* **Extrait du texte**

● ● ● ● ●

27. Considérant que les articles 13 et 20 modifient respectivement les articles L. 363 et L. 280 du code électoral ; que, dans leur rédaction antérieure à l'entrée en vigueur de la loi déférée, l'article L. 280 prévoit que le collège électoral sénatorial se compose "2° Des conseillers régionaux élus dans le département" et l'article L. 363 qu'"en cas d'annulation de l'ensemble des opérations électorales dans un département, il est procédé à de nouvelles élections dans ce département dans un délai de trois mois." ; que, dans leur rédaction issue de la loi déférée, l'article L. 280 prévoit que le collège électoral sénatorial se compose "2° Des conseillers régionaux et des conseillers de l'Assemblée de Corse désignés dans les conditions prévues par le titre III bis du présent livre" et l'article L. 363 qu'"en cas d'annulation de l'ensemble des opérations électorales dans une région, il est procédé à de nouvelles élections dans cette région dans un délai de trois mois" ;

28. Considérant que les députés et sénateurs requérants estiment que, dans le silence des dispositions finales de la loi, les articles 13 et 20 sont d'application immédiate ; qu'ils en déduisent qu'en cas d'annulation des opérations électorales de 1998 dans un département, celui-ci serait privé de représentation au conseil régional jusqu'au prochain renouvellement général des conseils régionaux, et que les conseillers régionaux élus en 1998 dans les départements dans lesquels se dérouleront les élections sénatoriales de 2001 ne pourraient pas participer à ces élections ; qu'ils soutiennent que les situations ainsi créées sont contraires aux principes d'universalité du suffrage et d'égalité devant le suffrage ; qu'ils font par ailleurs valoir qu'en cas de dissolution d'un conseil régional avant le prochain renouvellement général des conseils régionaux, coexisteraient des conseils régionaux élus selon deux modes de scrutin différents, ce qui porterait selon eux atteinte au principe d'égalité ; qu'enfin, selon les deux requêtes, les dispositions finales de la loi, faute d'avoir réglé ces difficultés, seraient entachées d'incompétence négative ;

29. Considérant, en premier lieu, qu'il résulte implicitement mais nécessairement de la loi que les articles L. 280 et L. 363, ainsi que les autres dispositions du code électoral, sont applicables, dans leur rédaction antérieure à la publication de la loi déférée, tant qu'il n'a pas été procédé au renouvellement d'un conseil régional ; qu'ainsi, manquent en fait les griefs tirés de ce qu'en cas d'annulation des opérations électorales de 1998 dans un département, celui-ci se verrait privé de représentation au conseil régional et de ce que, dans certains départements, les conseillers régionaux ne pourraient participer aux élections sénatoriales de 2001 ;

30. Considérant, en deuxième lieu, que, si la dissolution d'un conseil régional était prononcée, en application de l'article L. 4132-3 du code général des collectivités territoriales, avant le prochain renouvellement général des conseils régionaux, l'élection du conseil régional consécutive à cette dissolution se ferait selon le nouveau mode de scrutin ; que la coexistence temporaire de conseils régionaux élus selon des modes de scrutin différents n'est pas contraire au principe d'égalité dès lors qu'elle résulte de modalités d'entrée en vigueur de la loi fondées, comme en l'espèce, sur des critères objectifs et rationnels ; que le grief invoqué doit ainsi être rejeté ;

31. Considérant, enfin, qu'il résulte de ce qui précède que les modalités d'entrée en vigueur de la loi déférée ne comportent pas de lacune ; que le grief tiré d'une méconnaissance par le législateur de l'étendue de sa compétence doit, dès lors, être rejeté ;

32. Considérant qu'il n'y a lieu, pour le Conseil constitutionnel, de soulever d'office aucune question de conformité à la Constitution ;



Décide :

Article premier :

Le troisième alinéa de l'article 4, l'article 17 et l'article 24 sont déclarés contraires à la Constitution.

● ● ● ● ●

* **Consigne**
Dans l'extrait de la décision ci-dessus, relevez toutes les dispositions déclarées contraires à la Constitution, s'il vous plaît.

● ● ● ● ●

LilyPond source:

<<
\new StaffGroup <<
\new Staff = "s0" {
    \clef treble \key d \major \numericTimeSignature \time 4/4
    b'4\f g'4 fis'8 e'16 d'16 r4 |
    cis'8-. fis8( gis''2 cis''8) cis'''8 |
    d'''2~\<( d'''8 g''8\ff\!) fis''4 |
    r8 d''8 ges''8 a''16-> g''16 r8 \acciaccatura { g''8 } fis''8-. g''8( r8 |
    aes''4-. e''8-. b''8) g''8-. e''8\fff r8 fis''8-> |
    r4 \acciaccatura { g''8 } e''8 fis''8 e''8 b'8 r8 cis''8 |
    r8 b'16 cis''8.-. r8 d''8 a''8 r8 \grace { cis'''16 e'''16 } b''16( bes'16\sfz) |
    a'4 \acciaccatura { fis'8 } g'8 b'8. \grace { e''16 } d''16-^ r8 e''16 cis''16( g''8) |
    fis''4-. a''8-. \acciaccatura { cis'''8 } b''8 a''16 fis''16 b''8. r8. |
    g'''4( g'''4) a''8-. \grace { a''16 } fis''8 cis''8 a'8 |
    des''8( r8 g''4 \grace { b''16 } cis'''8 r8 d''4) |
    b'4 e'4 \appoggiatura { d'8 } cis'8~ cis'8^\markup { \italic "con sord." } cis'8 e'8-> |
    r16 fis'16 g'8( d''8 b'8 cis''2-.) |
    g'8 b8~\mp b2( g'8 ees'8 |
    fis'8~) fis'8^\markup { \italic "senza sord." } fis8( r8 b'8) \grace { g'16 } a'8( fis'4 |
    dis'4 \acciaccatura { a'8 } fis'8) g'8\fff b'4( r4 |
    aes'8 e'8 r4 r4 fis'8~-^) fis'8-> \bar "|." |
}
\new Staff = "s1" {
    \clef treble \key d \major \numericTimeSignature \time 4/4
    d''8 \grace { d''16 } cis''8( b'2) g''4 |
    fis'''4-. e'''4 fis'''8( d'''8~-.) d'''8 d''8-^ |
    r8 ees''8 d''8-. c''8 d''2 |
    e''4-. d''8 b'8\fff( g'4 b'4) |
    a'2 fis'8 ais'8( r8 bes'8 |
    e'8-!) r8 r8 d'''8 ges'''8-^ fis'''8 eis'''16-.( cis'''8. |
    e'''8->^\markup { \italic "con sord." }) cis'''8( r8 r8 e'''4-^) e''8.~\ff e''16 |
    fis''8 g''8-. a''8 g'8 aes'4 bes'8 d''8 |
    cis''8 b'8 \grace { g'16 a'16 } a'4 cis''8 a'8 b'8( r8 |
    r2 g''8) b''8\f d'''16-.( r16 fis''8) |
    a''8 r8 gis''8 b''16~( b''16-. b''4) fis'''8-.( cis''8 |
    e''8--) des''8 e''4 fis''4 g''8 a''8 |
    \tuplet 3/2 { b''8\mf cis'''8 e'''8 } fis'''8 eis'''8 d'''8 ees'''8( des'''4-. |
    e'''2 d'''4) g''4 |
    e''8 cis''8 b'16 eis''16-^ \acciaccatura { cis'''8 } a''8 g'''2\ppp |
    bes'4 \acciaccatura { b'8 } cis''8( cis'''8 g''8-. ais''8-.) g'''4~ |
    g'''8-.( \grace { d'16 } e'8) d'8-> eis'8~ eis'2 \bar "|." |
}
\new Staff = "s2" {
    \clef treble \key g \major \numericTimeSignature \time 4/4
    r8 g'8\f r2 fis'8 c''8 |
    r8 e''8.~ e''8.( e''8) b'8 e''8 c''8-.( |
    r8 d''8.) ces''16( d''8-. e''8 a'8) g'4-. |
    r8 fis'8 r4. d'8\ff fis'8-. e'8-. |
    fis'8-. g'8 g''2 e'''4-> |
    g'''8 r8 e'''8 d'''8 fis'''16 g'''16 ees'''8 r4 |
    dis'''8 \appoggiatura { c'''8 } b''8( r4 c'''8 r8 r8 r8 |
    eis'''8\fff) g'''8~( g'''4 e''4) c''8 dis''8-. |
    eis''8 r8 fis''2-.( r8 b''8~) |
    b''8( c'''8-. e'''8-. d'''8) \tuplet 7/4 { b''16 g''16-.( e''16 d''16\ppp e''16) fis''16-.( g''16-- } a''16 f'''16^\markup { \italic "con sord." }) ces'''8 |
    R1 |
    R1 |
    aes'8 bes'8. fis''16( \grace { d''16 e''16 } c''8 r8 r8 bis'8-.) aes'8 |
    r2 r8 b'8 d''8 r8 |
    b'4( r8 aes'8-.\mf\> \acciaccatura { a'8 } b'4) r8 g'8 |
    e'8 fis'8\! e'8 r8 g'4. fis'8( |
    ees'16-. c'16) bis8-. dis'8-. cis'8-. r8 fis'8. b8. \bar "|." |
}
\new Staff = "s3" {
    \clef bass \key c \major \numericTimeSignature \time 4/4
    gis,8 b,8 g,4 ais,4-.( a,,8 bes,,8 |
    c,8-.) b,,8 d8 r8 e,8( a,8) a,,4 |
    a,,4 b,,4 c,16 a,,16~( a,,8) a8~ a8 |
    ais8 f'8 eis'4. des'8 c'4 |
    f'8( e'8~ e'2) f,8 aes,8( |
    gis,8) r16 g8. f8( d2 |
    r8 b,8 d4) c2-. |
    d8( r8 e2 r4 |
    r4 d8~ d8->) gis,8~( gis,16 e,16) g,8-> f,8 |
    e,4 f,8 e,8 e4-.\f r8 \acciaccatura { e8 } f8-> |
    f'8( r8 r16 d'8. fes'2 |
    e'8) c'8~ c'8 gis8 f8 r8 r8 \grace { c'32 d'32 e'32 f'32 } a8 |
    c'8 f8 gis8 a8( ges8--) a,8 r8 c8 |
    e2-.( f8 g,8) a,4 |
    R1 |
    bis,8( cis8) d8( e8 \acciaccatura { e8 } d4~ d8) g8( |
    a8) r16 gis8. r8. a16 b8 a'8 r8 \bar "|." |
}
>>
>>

● ● ● ● ●

* **Corrigé**
- le troisième alinéa de l'article 4
- l'article 17
- l'article 24